Gotchas

Things that will bite you if you don’t know about them in advance. For symptom-based debugging, see troubleshooting.

Metadata vs. content

list_panes and list_windows search metadata — names, IDs, current command. They do not search what is displayed in the terminal.

To find text that is visible in terminals, use search_panes. To read what a specific pane shows once, use capture_pane; to keep watching that pane, use capture_since.

This is the most common source of agent confusion. The server instructions already warn about this, but it bears repeating: if a user asks “which pane mentions error”, the answer is search_panes, not list_panes.

send_keys sends Enter by default

When you call send_keys with keys: "C-c", it sends Ctrl-C and then presses Enter. For control sequences, set enter: false:

{"tool": "send_keys", "arguments": {"keys": "C-c", "pane_id": "%0", "enter": false}}

The enter parameter defaults to true, which is correct for commands (make test + Enter) but wrong for control keys, partial input, or key sequences.

capture_pane after send_keys is a race condition

send_keys returns immediately after sending keystrokes to tmux.
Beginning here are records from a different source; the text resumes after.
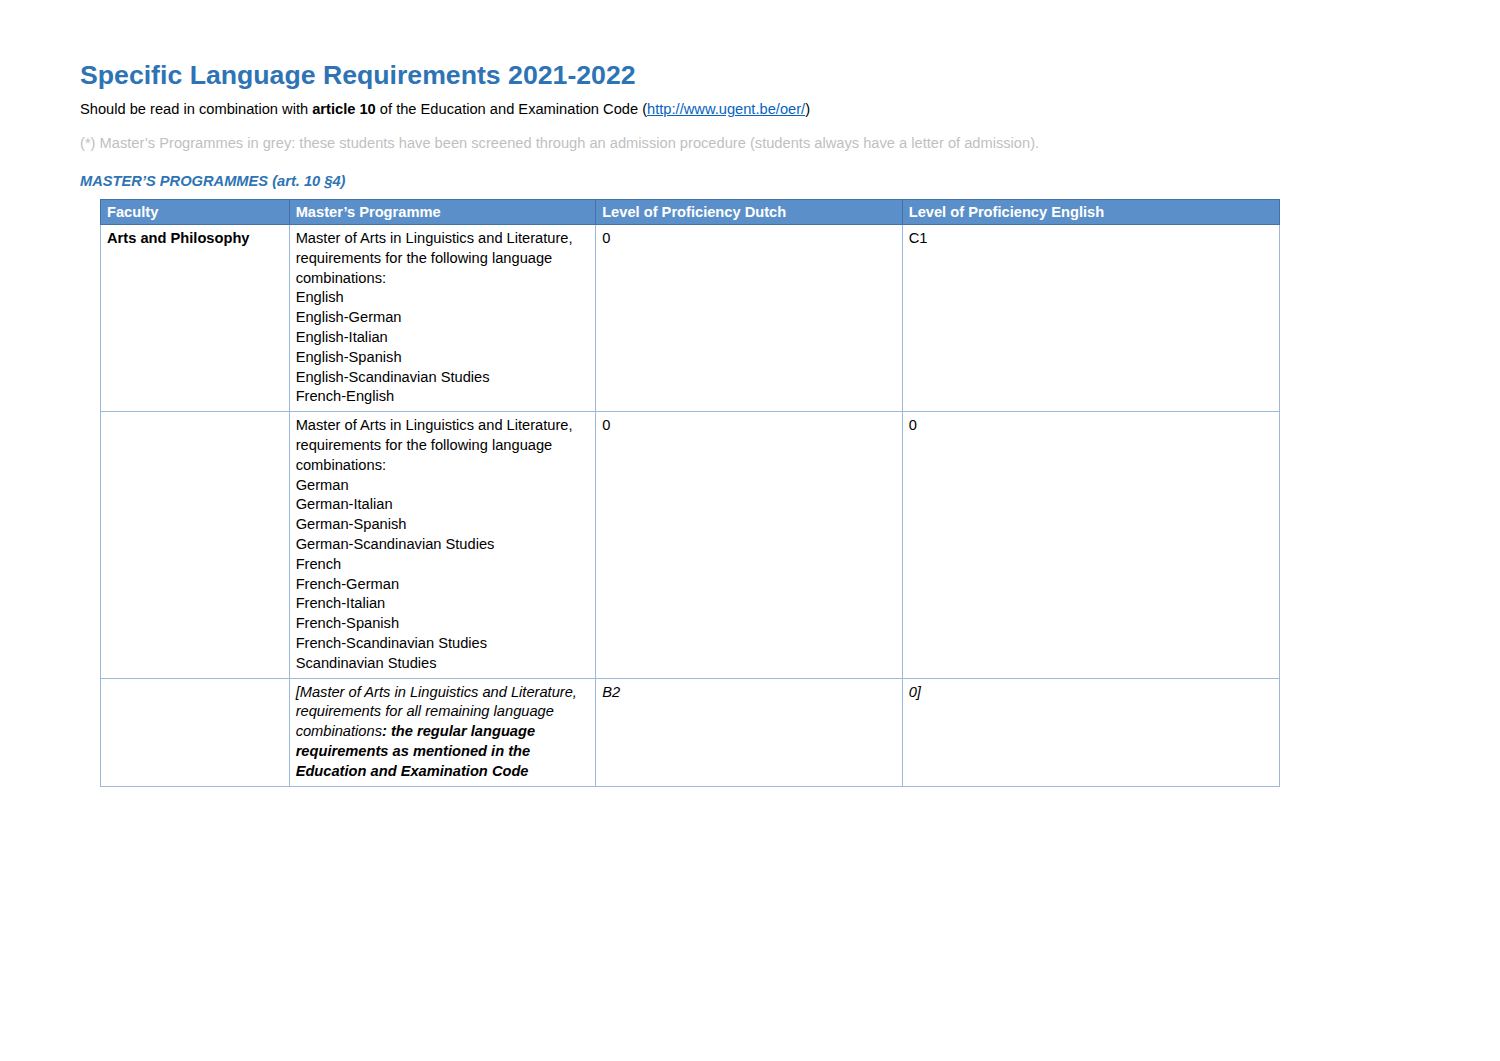Specific Language Requirements 2021-2022
Should be read in combination with article 10 of the Education and Examination Code (http://www.ugent.be/oer/)
(*) Master’s Programmes in grey: these students have been screened through an admission procedure (students always have a letter of admission).
MASTER’S PROGRAMMES (art. 10 §4)
| Faculty | Master’s Programme | Level of Proficiency Dutch | Level of Proficiency English |
| --- | --- | --- | --- |
| Arts and Philosophy | Master of Arts in Linguistics and Literature, requirements for the following language combinations: English English-German English-Italian English-Spanish English-Scandinavian Studies French-English | 0 | C1 |
| | Master of Arts in Linguistics and Literature, requirements for the following language combinations: German German-Italian German-Spanish German-Scandinavian Studies French French-German French-Italian French-Spanish French-Scandinavian Studies Scandinavian Studies | 0 | 0 |
| | [Master of Arts in Linguistics and Literature, requirements for all remaining language combinations : the regular language requirements as mentioned in the Education and Examination Code | B2 | 0] |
It does not wait for the command to execute or produce output.

{"tool": "send_keys", "arguments": {"keys": "pytest", "pane_id": "%0"}}
{"tool": "capture_pane", "arguments": {"pane_id": "%0"}}

The capture above may return the terminal state before pytest runs. Compose tmux wait-for -S <channel> into the command and block on wait_for_channel — deterministic, race-free:

{"tool": "send_keys", "arguments": {"keys": "pytest; tmux wait-for -S pytest_done", "pane_id": "%0"}}
{"tool": "wait_for_channel", "arguments": {"channel": "pytest_done", "timeout": 60}}
{"tool": "capture_pane", "arguments": {"pane_id": "%0"}}

For output the agent does not author (third-party logs, daemon prompts, interactive supervisors), substitute wait_for_text for wait_for_channel. See Recipes for the complete pattern.

Repeated capture_pane calls resend old output

If you are tailing a pane or checking a long-running process over several turns, repeated capture_pane calls keep returning the same visible screen and scrollback. Use capture_since instead: the first call returns a cursor, and follow-up calls return only output written or rewritten after that cursor. If tmux has already trimmed or cleared the needed history, the result marks lines_missed=true and gives you a fresh cursor.

Window names are not unique across sessions

Two sessions can each have a window named “editor”. Targeting by window_name alone is ambiguous — always include session_name or use the globally unique window_id (e.g., @0, @1).

Pane IDs (%0, %1, etc.) are globally unique and are the preferred targeting method.

Pane IDs are globally unique but ephemeral

Pane IDs like %0, %5, %12 are unique across all sessions and windows within a tmux server. They do not reset when windows are created or destroyed.

However, they reset when the tmux server restarts. Do not cache pane IDs across server restarts. After killing and recreating a session, re-discover pane IDs with list_panes.

suppress_history requires shell support

The suppress_history parameter on send_keys prepends a space before the command, which prevents it from being saved in shell history. This only works if the shell’s HISTCONTROL variable includes ignorespace (the default for bash, but not universal across all shells).

clear_pane is not fully atomic

clear_pane runs two tmux commands in sequence: send-keys -R (reset terminal) then clear-history (clear scrollback). There is a brief gap between them where partial content may be visible.

For most use cases this is not a problem. If you need guaranteed clean state, add a small delay before the next capture_pane.

Gemini CLI injects wait_for_previous into tool arguments

When Gemini CLI batches several tool calls in one turn, its scheduler merges the internal sequencing flag of the later calls into the MCP tool’s arguments:

{"tool": "get_pane_info", "arguments": {"wait_for_previous": true, "pane_id": "%0"}}

This has been observed with stock Gemini CLI behavior (no extensions involved). In local non-interactive gemini -p harness runs, batching can front-load the topic tool and the first MCP calls into one parallel turn, which is where the leaked flag usually appears; interactive sessions tend to schedule more sequentially and trigger it less often.

Tool schemas are strict (additionalProperties: false), so the call is rejected with a validation error — classified as expected (WARNING log, expected: true in the result’s _meta) and carrying a suggestion that names the rejected argument and identifies wait_for_previous as a client scheduling flag to retry without. Gemini’s model reads it, drops the flag, and retries successfully on its own.

The visible symptom is harmless noise: Error executing tool mcp_tmux_<name>: ... reported an error lines in Gemini’s output for calls that then succeed on retry, and matching WARNING records in the server log. Similar reports in other MCP servers have handled this injected key by stripping it or whitelisting arguments against the schema (MemPalace/mempalace#816). This server deliberately keeps the rejection: silently dropping unknown arguments would also swallow genuine argument typos from every client — on a server with mutating and destructive tools, a mis-named flag (enter on send_keys, say) must fail loudly, not run with defaults.